Dit vonnis is gewezen door:
mr. W.J.M. Diekman, voorzitter,
en mr.dr. M.M. Koevoets en mr. S.H. Poiesz, rechters,
in tegenwoordigheid van mr. L. Lobs-Tanzarella, griffier,
en uitgesproken op de openbare terechtzitting van deze rechtbank op de datum die in de kop van dit vonnis is vermeld.
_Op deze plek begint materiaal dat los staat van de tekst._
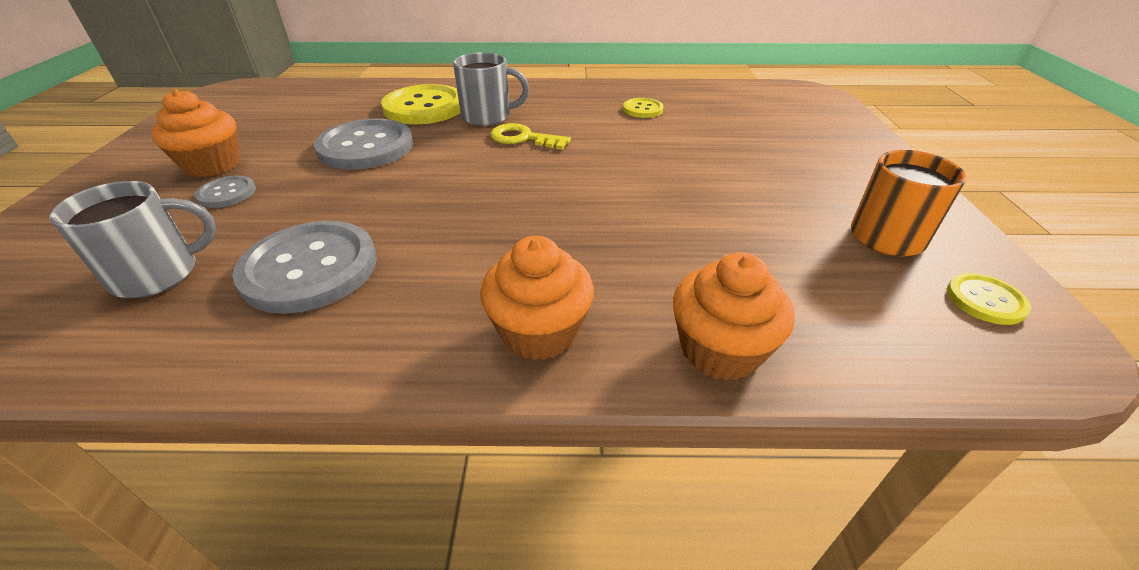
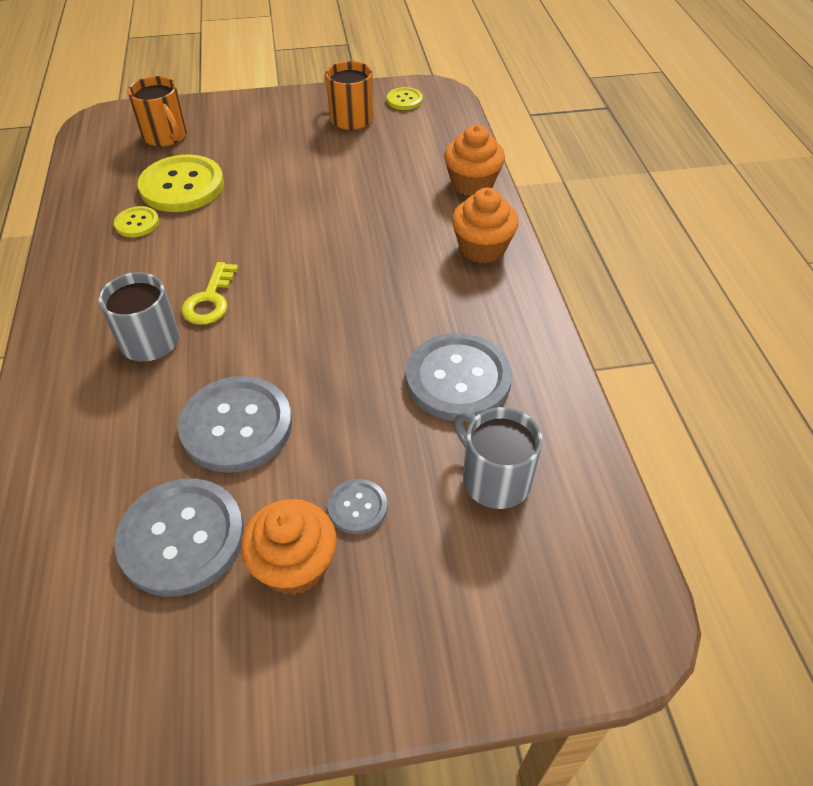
camera: 100 degrees left, 10 degrees up
(286, 129) = (182, 538): none -> grey button
(424, 107) = (115, 408): yellow button -> yellow button (182, 186)
(792, 118) = (165, 136): none -> orange mug

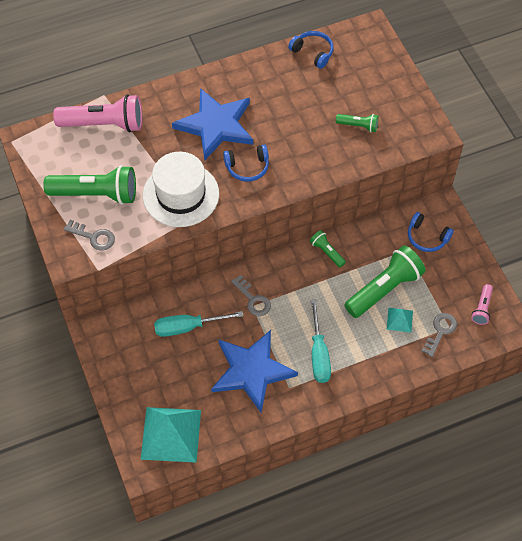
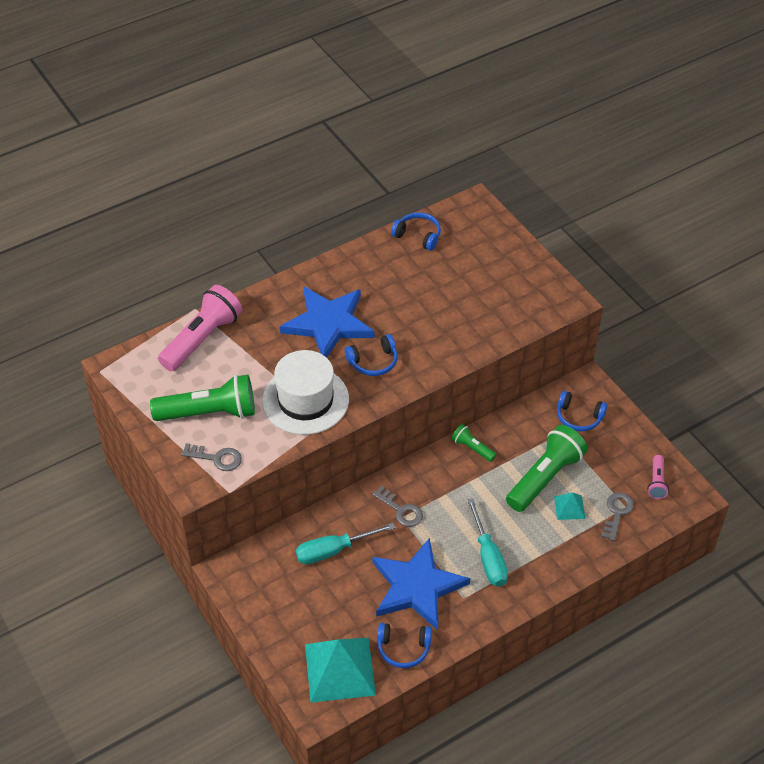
camera: 10 degrees left, 10 degrees down
(104, 124) = (202, 339): pink flashlight -> pink flashlight turned 45 degrees counterclockwise
(228, 425) = (403, 648): none -> blue headphones
(358, 126) = (485, 303): green flashlight -> none

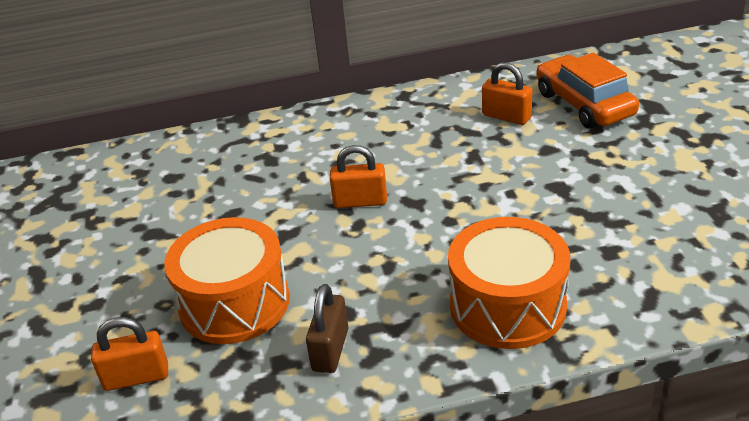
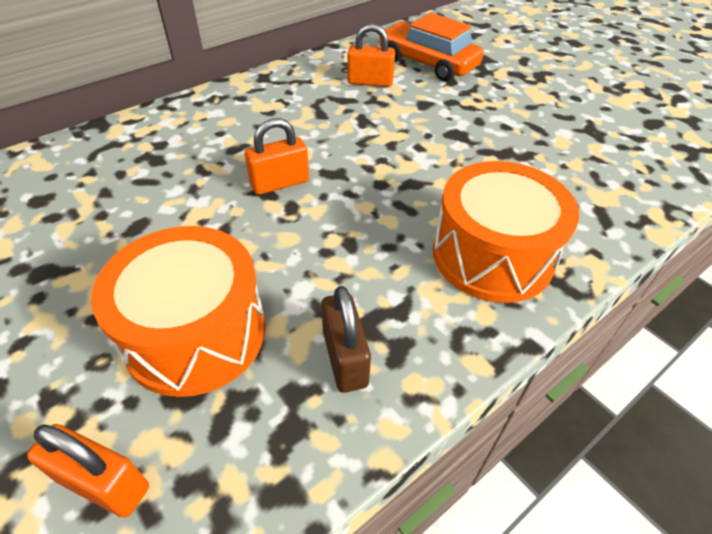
camera: 30 degrees left, 10 degrees up
(136, 377) = (103, 483): orange padlock -> orange padlock turned 60 degrees clockwise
De jongste rechter is buiten staat dit vonnis mede te ondertekenen.
Bijlage I
Tekst tenlastelegging
Aan de verdachte wordt ten laste gelegd dat
hij op of omstreeks 18 mei 2018 te Bergschenhoek, gemeente Lansingerland, een wapen als bedoeld in artikel 2 lid 1 Categorie III onder 1º van de Wet wapens en munitie, te weten een vuurwapen in de zin van artikel 1, onder 3º van die wet in de vorm van een revolver, nl een omgebouwde revolver van het merk onbekend, model Lady Smith Gun, kaliber .22 LR en/of munitie in de zin van artikel 1 onder 4º, gelet op artikel 2 lid 2 categorie III van de Wet wapens en munitie, te weten 6, bij het vuurwapen behorende, kogelpatronen van het kaliber .22 LR, voorhanden heeft gehad.